# Ovens Gas or Electric



## chowderhead (Nov 21, 2004)

I am in the process of planning a kitchen for the new house I'm building. A gas cooktop is a must. I cannot get a handle on cooking on the electric I'm stuck with in the apartment that is my temporary home. 
Designing for an island with at least the cooktop built in, but need downdraft due to location and the fact that I absolutely do not want a hood over the island. May end up with a Dual fuel range, gas burners, and electric oven. 

Need some real experience feedback on electric ovens, good or bad, for both baking (pastries, pies, cookies) and roasting or slow cooking meats.

Any help will be greatly appreciated.


----------



## mezzaluna (Aug 29, 2000)

Hi Chowderhead- welcome to Chef Talk.

I currently have a gas range. I love the cooktop but hate the gas oven as it's not self-cleaning and is very hard to clean. (It's an 8-year-old Viking).

When I replace it I'm going with a dual fuel. I love the gas cooktop but want an electric convection oven. When we built I had the gas range, but we put in the electric wiring in case that changed. You will want to do the same, I think. Incidentally, I appreciate Viking's easy-to-clean cooktop. Nearly everything goes in the sink for throrough washing, and it has a pull-out drip tray that also comes completely out so I can wash and rinse it in the sink. Ease of cleaning will again be a consideration for me.

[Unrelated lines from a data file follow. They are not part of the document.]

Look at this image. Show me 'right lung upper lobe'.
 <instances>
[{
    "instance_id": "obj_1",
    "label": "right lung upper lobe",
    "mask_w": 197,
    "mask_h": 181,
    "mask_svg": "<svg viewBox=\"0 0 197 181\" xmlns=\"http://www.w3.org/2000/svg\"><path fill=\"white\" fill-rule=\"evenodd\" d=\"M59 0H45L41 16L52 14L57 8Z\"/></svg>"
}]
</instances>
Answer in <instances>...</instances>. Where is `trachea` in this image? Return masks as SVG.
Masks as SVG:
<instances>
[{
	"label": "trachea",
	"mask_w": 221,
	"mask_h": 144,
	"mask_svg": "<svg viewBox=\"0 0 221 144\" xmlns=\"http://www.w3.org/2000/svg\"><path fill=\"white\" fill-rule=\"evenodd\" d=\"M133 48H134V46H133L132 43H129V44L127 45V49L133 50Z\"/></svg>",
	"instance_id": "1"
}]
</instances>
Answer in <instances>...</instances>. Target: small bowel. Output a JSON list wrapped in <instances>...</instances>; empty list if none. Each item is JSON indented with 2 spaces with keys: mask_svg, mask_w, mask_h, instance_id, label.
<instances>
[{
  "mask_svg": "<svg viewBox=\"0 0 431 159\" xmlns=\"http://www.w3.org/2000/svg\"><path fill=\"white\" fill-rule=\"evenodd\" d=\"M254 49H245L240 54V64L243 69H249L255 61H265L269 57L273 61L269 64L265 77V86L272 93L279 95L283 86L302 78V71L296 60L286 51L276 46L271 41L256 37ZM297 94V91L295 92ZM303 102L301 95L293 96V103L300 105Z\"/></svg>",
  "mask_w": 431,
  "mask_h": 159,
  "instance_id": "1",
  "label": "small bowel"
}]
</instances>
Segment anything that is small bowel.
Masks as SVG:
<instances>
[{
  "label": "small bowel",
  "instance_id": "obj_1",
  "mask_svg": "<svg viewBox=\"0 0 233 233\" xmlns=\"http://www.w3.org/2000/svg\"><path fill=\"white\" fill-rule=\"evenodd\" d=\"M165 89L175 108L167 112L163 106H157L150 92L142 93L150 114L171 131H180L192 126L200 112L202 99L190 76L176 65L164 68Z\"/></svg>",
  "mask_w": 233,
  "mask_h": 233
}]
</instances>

Good luck! Building can be a pleasure (as it was for us) or a supreme pain. I wish you the former rather than the latter.

Mezzaluna


----------



## cheflayne (Aug 21, 2004)

Electric ovens are much more even and consistent heat. Gas ovens always seem to have hot and or cold spots.


----------



## jock (Dec 4, 2001)

I agree with Cheflayne, electric ovens control temperature better than gas - especially at low temps. 

Jock


----------